Return to search

James: “We’re not in the business of playing the market”

The Blackstone Group’s president says accelerating disposition and investment activity is part of its “buy it, fix it, sell it” approach to its property business, not a timing of market cycles.


New real estate investment activity is booming at The Blackstone Group, which invested or committed $8.4 billion through its property business during the first nine months of 2013 alone, outpacing realizations by a margin of nearly 2 to 1. There is “speculation that we are somehow calling a market top in real estate,” said Tony James, the firm’s president, in an earnings call with reporters yesterday. He added that the firm’s robust investment volume, which exceeded year-to-date disposition activity of $4.6 billion, refuted that assumption.

“We’re not in the business of playing the market and market cycles,” said James. “We don’t have to do that because we have an easier business, if you will.
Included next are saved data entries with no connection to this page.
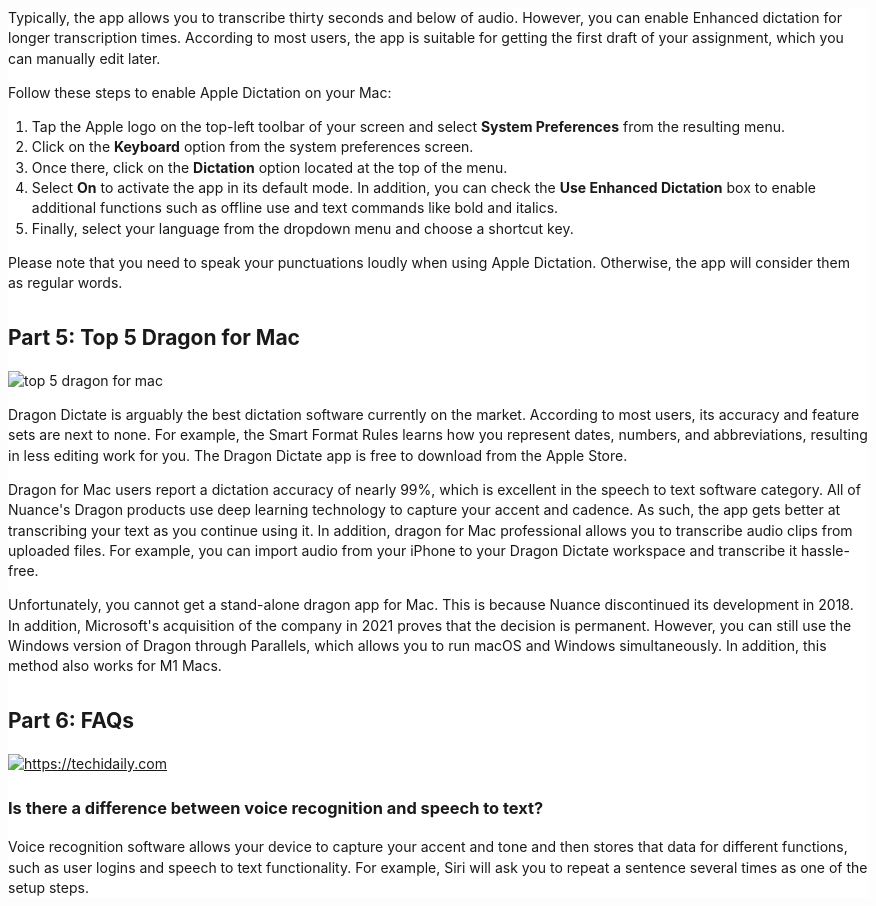Typically, the app allows you to transcribe thirty seconds and below of audio. However, you can enable Enhanced dictation for longer transcription times. According to most users, the app is suitable for getting the first draft of your assignment, which you can manually edit later.

Follow these steps to enable Apple Dictation on your Mac:

1. Tap the Apple logo on the top-left toolbar of your screen and select **System Preferences** from the resulting menu.
2. Click on the **Keyboard** option from the system preferences screen.
3. Once there, click on the **Dictation** option located at the top of the menu.
4. Select **On** to activate the app in its default mode. In addition, you can check the **Use Enhanced Dictation** box to enable additional functions such as offline use and text commands like bold and italics.
5. Finally, select your language from the dropdown menu and choose a shortcut key.

Please note that you need to speak your punctuations loudly when using Apple Dictation. Otherwise, the app will consider them as regular words.

## Part 5: Top 5 Dragon for Mac

![top 5 dragon for mac](https://images.wondershare.com/filmora/article-images/2022/07/dragon-for-mac-5.jpg)

Dragon Dictate is arguably the best dictation software currently on the market. According to most users, its accuracy and feature sets are next to none. For example, the Smart Format Rules learns how you represent dates, numbers, and abbreviations, resulting in less editing work for you. The Dragon Dictate app is free to download from the Apple Store.

Dragon for Mac users report a dictation accuracy of nearly 99%, which is excellent in the speech to text software category. All of Nuance's Dragon products use deep learning technology to capture your accent and cadence. As such, the app gets better at transcribing your text as you continue using it. In addition, dragon for Mac professional allows you to transcribe audio clips from uploaded files. For example, you can import audio from your iPhone to your Dragon Dictate workspace and transcribe it hassle-free.

Unfortunately, you cannot get a stand-alone dragon app for Mac. This is because Nuance discontinued its development in 2018\. In addition, Microsoft's acquisition of the company in 2021 proves that the decision is permanent. However, you can still use the Windows version of Dragon through Parallels, which allows you to run macOS and Windows simultaneously. In addition, this method also works for M1 Macs.

## Part 6: FAQs


<a href="https://appsumo.8odi.net/c/5597632/2118311/7443" target="_top" id="2118311">
  <img src="//a.impactradius-go.com/display-ad/7443-2118311" border="0" alt="https://techidaily.com" width="728" height="90"/>
</a>
<img height="0" width="0" src="https://appsumo.8odi.net/i/5597632/2118311/7443" style="position:absolute;visibility:hidden;" border="0" />

### Is there a difference between voice recognition and speech to text?

Voice recognition software allows your device to capture your accent and tone and then stores that data for different functions, such as user logins and speech to text functionality. For example, Siri will ask you to repeat a sentence several times as one of the setup steps.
It’s pretty obvious when assets are troubled and it’s pretty obvious how to fix them, if you have the capital and expertise to do it. And once they’re fixed, you sell them.”

Noting that investments and dispositions in real estate were fundamentally cyclical, James said that Blackstone’s real estate team has been aggressively investing money in real estate for the past two-and-a-half years, but it had invested very little in the years prior. Meanwhile, the firm had very few dispositions in real estate until fairly recently.

“Right now, I think the market is in reasonable balance,” James said. “We’re putting a lot of money out, but we’re also taking some off the table. So, I think that there’s value to be had on the buy side, and it’s a reasonable time to start exiting.” 

James, however, stressed that Blackstone’s plans to take a number of its real estate platforms – including the retail-focused Brixmor – public should not be viewed as exits in the near term. “You can’t look at IPOs as exits for us,” he said. “You can look at it as the appetizer before the meal.”  

Typically, Blackstone doesn’t sell shares at the IPO, retaining its ownership for a few years after the company is taken public. “So the actual exit, even when you have a spate of IPOs, is two or three years out,” James added. 

James explained that it was “inexorable” that high investment activity eventually would lead to high disposition activity, noting that the pace of acquisitions remained strong but had shifted somewhat. “Europe has been picking up and really has been very, very active,” he said. “We got active first in the US and Europe was pretty quiet, but now Europe has been ‘rockin’.”

Blackstone also has been pushing ahead in Asia, where it is raising its first real estate opportunity fund focused on the region. The firm collected an additional $300 million in a second closing for Blackstone Real Estate Partners (BREP) Asia during the third quarter, bringing its total tally for the fund to $1.8 billion. Blackstone held a first closing of $1.5 billion for the vehicle in June.

The fund, which made its first investment in July, currently is generating a net internal rate of return of 207 percent, according to Blackstone’s third quarter earnings report. James attributed the success of the vehicle thus far to the scarcity of other pan-Asian funds in the market and capital dislocations in the region.  “Capital has fled from these Asian countries, and lenders have pulled in their horns,” said James. “So all of a sudden, we can buy growing assets at less than physical replacement costs in economies that are booming, at least by Western standards.”

While investors typically experience a J-curve investing in funds, seeing negative returns while paying management fees on uninvested capital then seeing returns turn positive as the investments mature, that has been less of an issue with BREP Asia, James noted. “There’s much going on in Asia, that fund already is something like 30 percent invested,” he said. “The J-curve is evaporating fast.”

Blackstone’s real estate business recorded economic net income of $414 million during the third quarter, a 43 percent increase from the same period one year ago. Property accounted for nearly 65 percent of the firm’s overall economic net income, which was $640 million, up 49 percent from the same period last year on the back of strong growth in fee revenues and favorable performance fees. 

Total assets under management (AUM) in real estate grew 29 percent from $53.5 billion during the third quarter of 2012 to $69 billion during the third quarter of 2013. Meanwhile, firm-wide AUM hit a new record of $248 billion, rising 21 percent year-over-year.